++++ MATERIAL PROVIDED

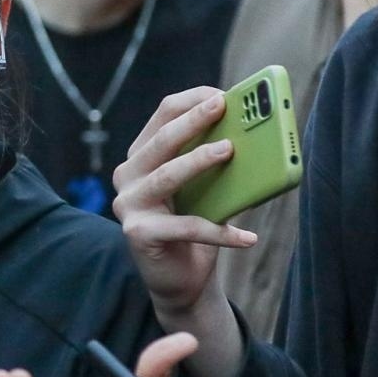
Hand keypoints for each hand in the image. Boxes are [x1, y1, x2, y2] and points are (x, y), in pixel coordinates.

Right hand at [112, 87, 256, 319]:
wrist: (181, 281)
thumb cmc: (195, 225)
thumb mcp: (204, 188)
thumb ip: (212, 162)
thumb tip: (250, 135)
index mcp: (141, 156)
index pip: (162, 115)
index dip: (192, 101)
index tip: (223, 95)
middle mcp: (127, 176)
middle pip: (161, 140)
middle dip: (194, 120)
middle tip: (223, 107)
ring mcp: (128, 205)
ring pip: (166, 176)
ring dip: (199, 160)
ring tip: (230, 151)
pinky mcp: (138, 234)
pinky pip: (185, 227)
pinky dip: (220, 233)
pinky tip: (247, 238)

++++++++
++++ MATERIAL PROVIDED

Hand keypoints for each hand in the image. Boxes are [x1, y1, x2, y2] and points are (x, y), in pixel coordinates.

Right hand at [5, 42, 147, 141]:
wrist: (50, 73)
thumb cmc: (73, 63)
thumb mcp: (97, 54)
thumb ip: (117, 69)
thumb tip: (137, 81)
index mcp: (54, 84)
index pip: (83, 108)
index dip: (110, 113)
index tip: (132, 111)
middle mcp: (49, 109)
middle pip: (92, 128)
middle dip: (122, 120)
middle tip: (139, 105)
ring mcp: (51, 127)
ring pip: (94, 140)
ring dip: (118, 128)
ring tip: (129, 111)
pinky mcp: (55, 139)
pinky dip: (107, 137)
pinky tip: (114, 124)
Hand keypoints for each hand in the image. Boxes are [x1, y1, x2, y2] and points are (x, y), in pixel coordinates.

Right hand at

++++++++

Only one stretch of the entries above is wanted: the lines from the one containing "thumb ip: (212, 162)" through the one containing "pinky tip: (247, 238)". Please reproduce it exactly.

thumb ip: (212, 162)
thumb tip: (250, 135)
index mcp: (141, 156)
index pip: (162, 115)
index dip: (192, 101)
index tip: (223, 95)
middle mcp: (127, 176)
middle pip: (161, 140)
middle dip: (194, 120)
middle tip: (223, 107)
ring mcp: (128, 205)
ring pip: (166, 176)
ring dip: (199, 160)
ring tip: (230, 151)
pinky mcp: (138, 234)
pinky pip: (185, 227)
pinky dip: (220, 233)
pinky tip: (247, 238)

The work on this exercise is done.